Bienestar
Me despiertan los berridos de euroniños remojándose en piscinas de alquiler. Son alemanes, suizos y belgas hambrientos de sol y sedientos de mar. En su tierra les habrían extirpado los órganos reproductores del sonido. Aquí les dan hormonas. Me asomo al paisaje. Huele a basura porque el Ayuntamiento turístico hace la recogida una sola vez por semana, y gracias. Bajo hacia la playa. Los contenedores rebosan desperdicios. Difícilmente consigo luego aparcar cerca de un supermercado. Con la pechuga llagada al aire, los extranjeros salpican los estantes de sudor y van llenando su carromato. Guardo cola para pagar 1.134 pesetas por ocho porciones de yogur, una de mantequilla, tres panes y media docena de huevos.Localizo la playa por el rugido de las motos acuáticas y la nube de polvo que levanta una caravana de automóviles. Desisto de unirme a ellos. Doy la vuelta forcejeando con un guardia, que no me deja. Esquivo a un perro extraviado que camina por el centro de la carretera con una paletilla de cordero en la boca. Miro el reloj: 10.45 y todavía salen de la discoteca residuos de juventud escupiendo su divino tesoro. Me encierro en casa. Pongo la radio. Hablan de la reunión de los siete grandes, que quieren convertir la ONU en un perro guardián de la paz.

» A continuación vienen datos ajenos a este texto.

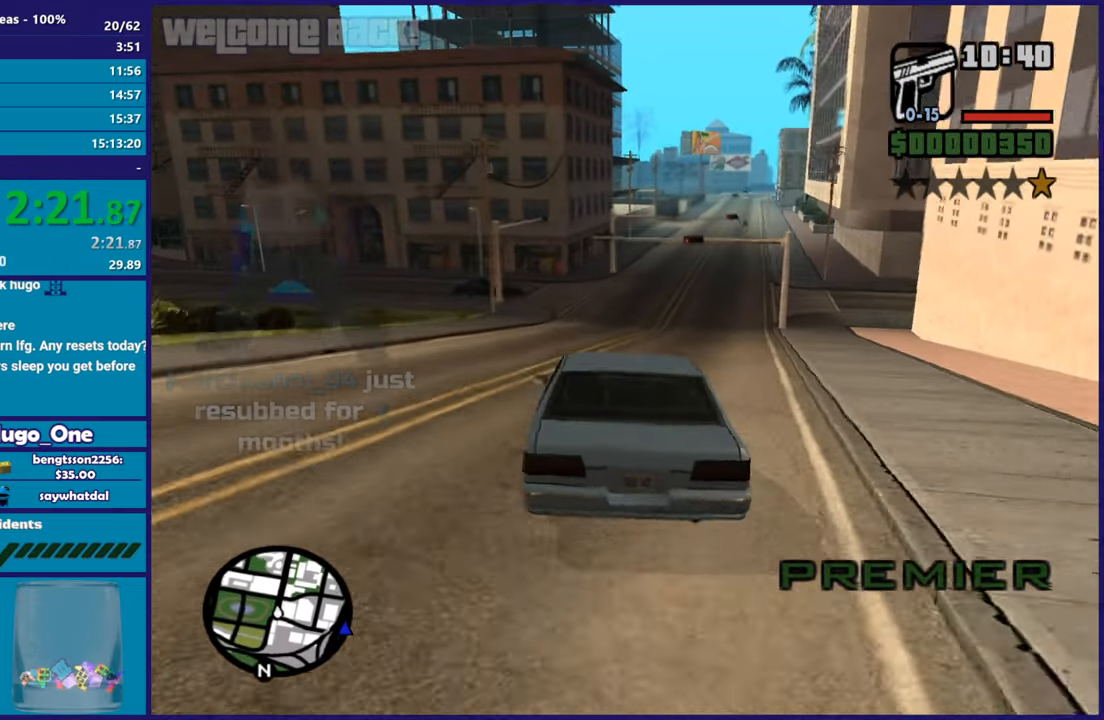
{"buttons": ["R2"], "left_stick": "center", "right_stick": "center", "button_events": []}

-Apago la radio cuando dicen que la gasolina bajó una peseta por litro y que los musulmanes británicos están de acuerdo con que vayan siendo ejecutados los editores, traductores y vendedores de Los versos satánicos. Leo una página de ese libro. Me quedo dormido. Despierto al atardecer. Vuelvo a admirar el paisaje. Hay un grandioso incendio en el monte y ya están cenando paella los alemanes con música de acordeón. Ahí abajo, uno se levanta de la mesa para ver con prismáticos cómo arden las piedras que aún tenemos.